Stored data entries
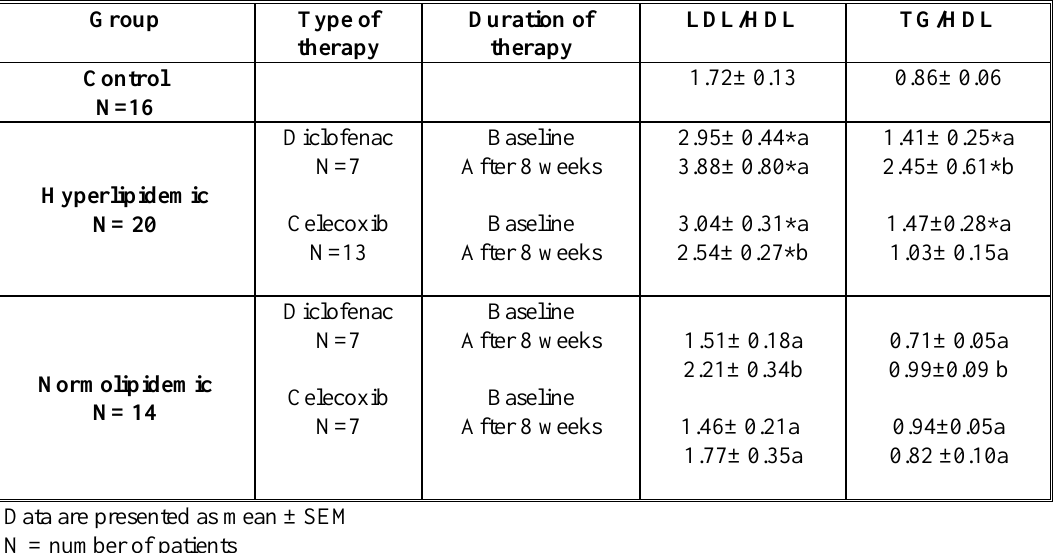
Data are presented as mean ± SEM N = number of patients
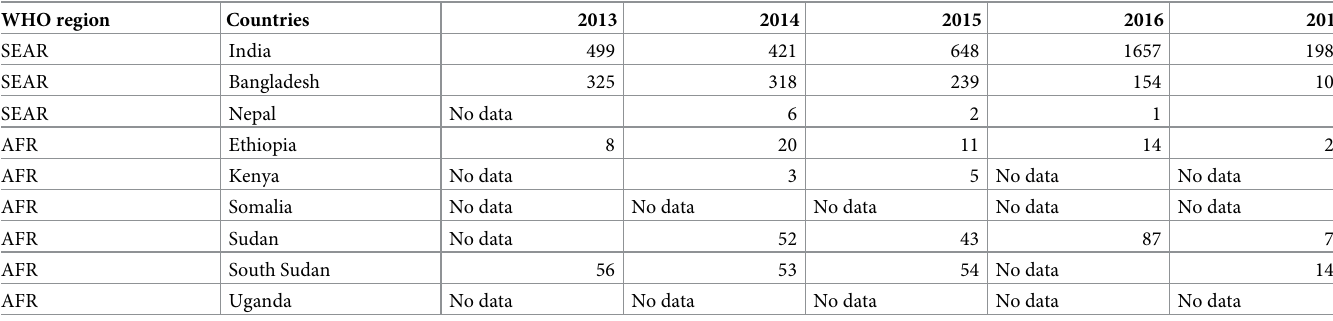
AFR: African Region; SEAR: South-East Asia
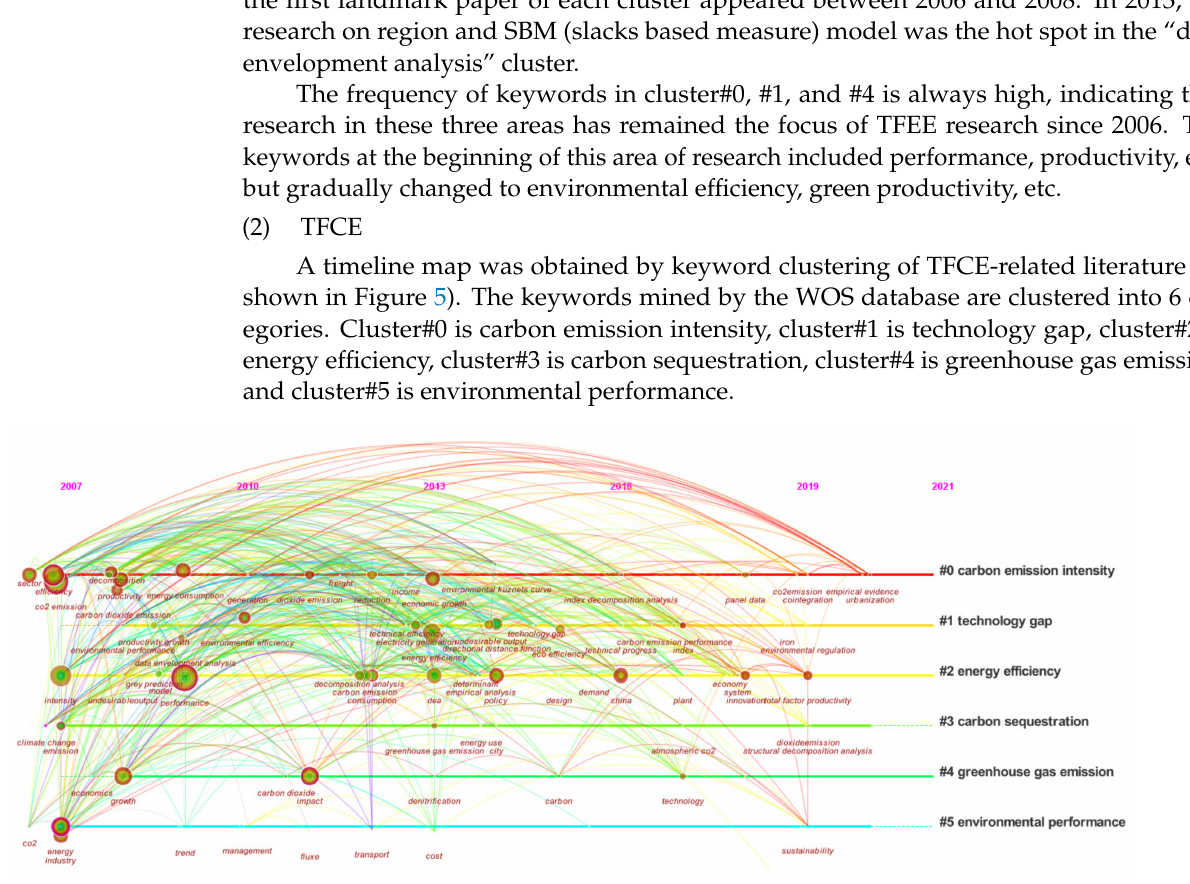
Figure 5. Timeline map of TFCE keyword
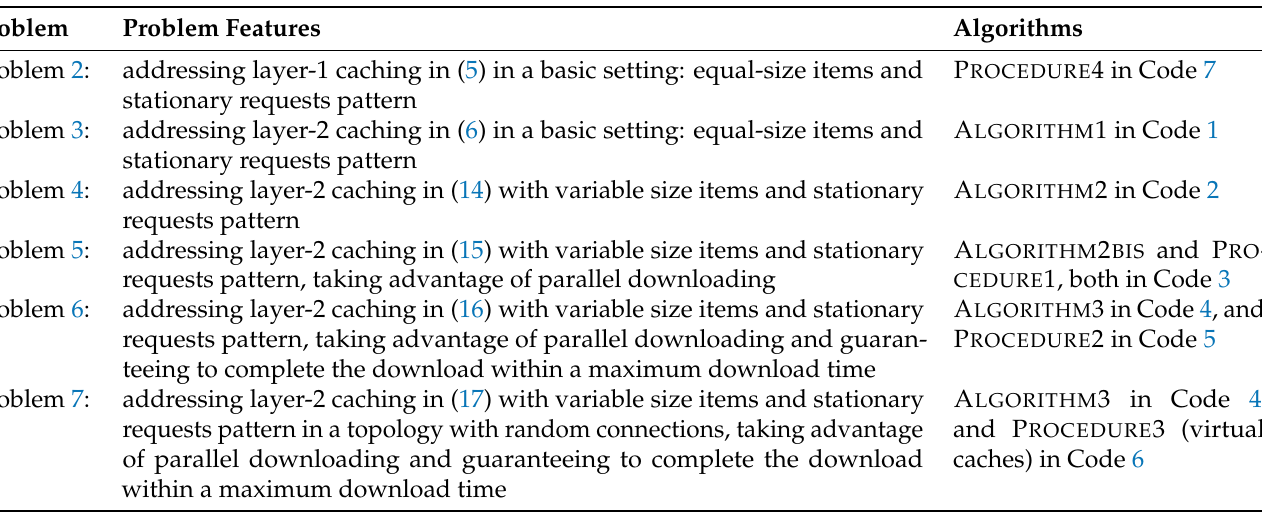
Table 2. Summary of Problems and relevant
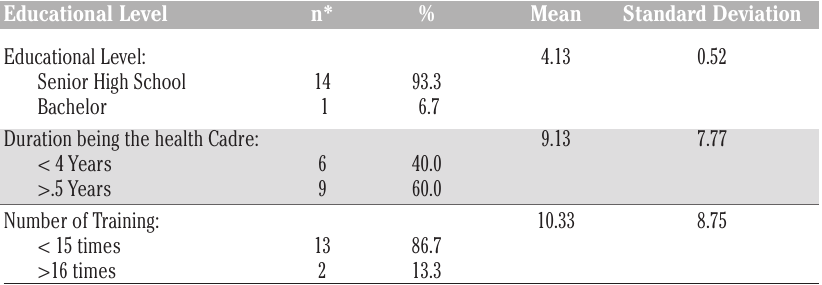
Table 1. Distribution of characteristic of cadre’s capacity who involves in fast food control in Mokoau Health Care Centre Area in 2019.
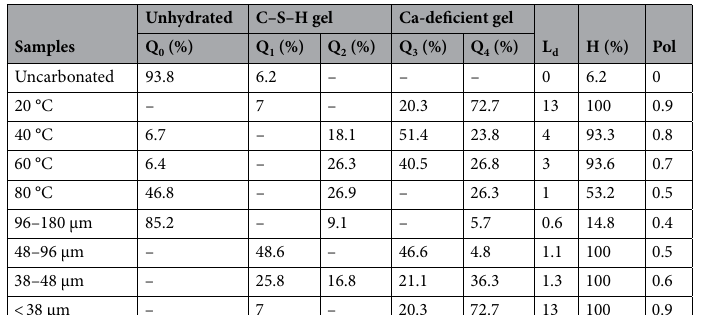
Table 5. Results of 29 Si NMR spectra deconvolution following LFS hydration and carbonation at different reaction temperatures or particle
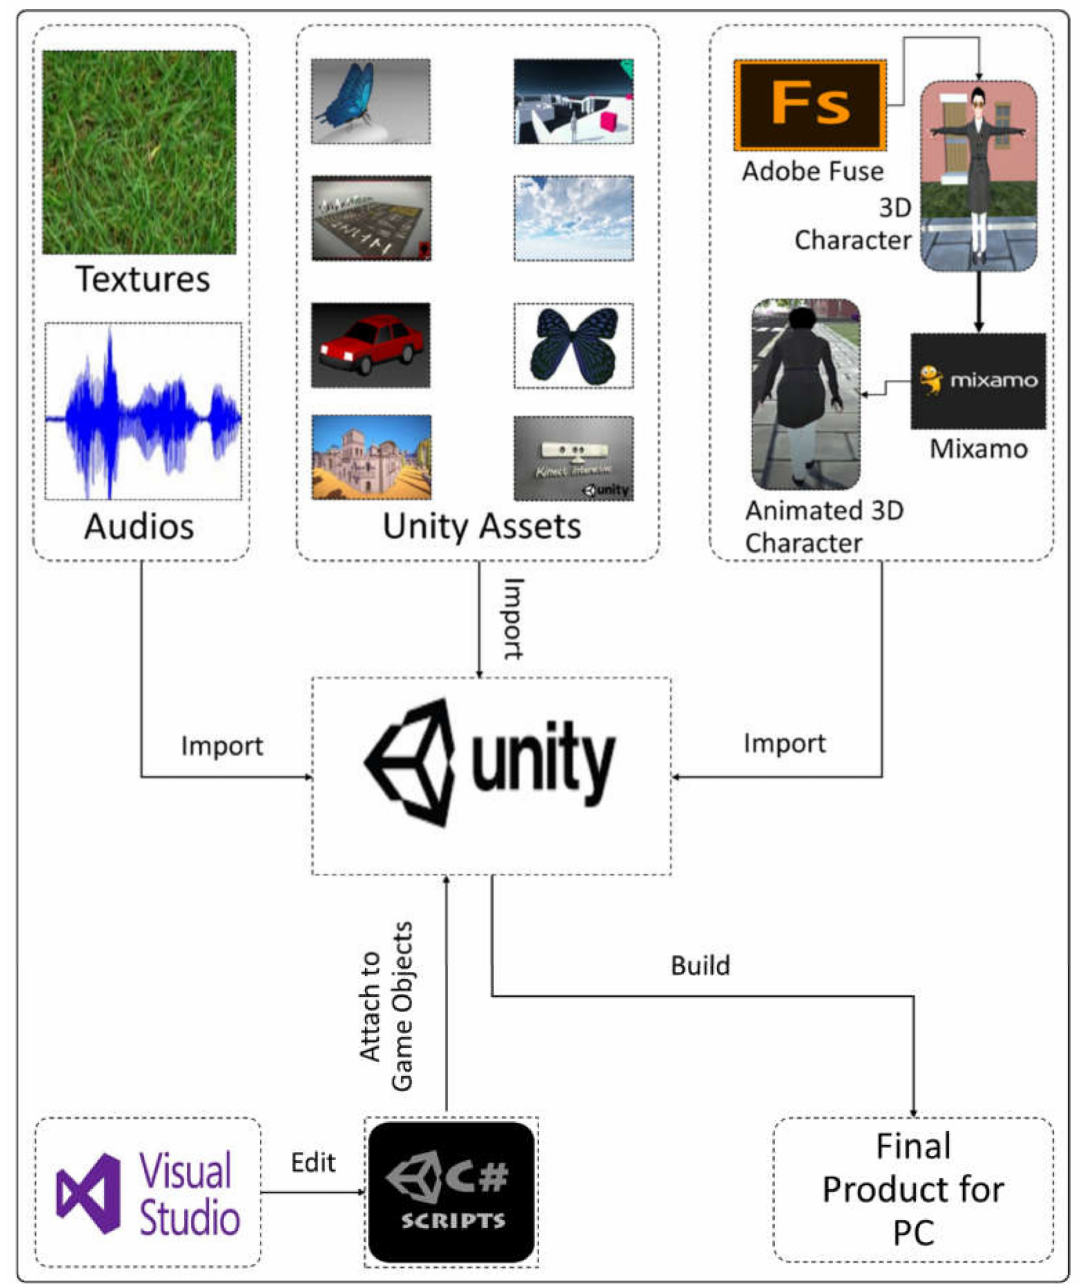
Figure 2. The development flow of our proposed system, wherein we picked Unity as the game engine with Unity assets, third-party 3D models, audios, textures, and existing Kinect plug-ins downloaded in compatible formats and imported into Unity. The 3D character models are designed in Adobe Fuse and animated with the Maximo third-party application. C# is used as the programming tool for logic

Your objective:
Please write out the lines above, beginning at the line with "Figure 5. Timeline map of TFCE keyword" and ending at the last line of the records, exactly as they appear and without pictures.

Exercise solution:
Figure 5. Timeline map of TFCE keyword
Table 2. Summary of Problems and relevant
Table 1. Distribution of characteristic of cadre’s capacity who involves in fast food control in Mokoau Health Care Centre Area in 2019.
Table 5. Results of 29 Si NMR spectra deconvolution following LFS hydration and carbonation at different reaction temperatures or particle
Figure 2. The development flow of our proposed system, wherein we picked Unity as the game engine with Unity assets, third-party 3D models, audios, textures, and existing Kinect plug-ins downloaded in compatible formats and imported into Unity. The 3D character models are designed in Adobe Fuse and animated with the Maximo third-party application. C# is used as the programming tool for logic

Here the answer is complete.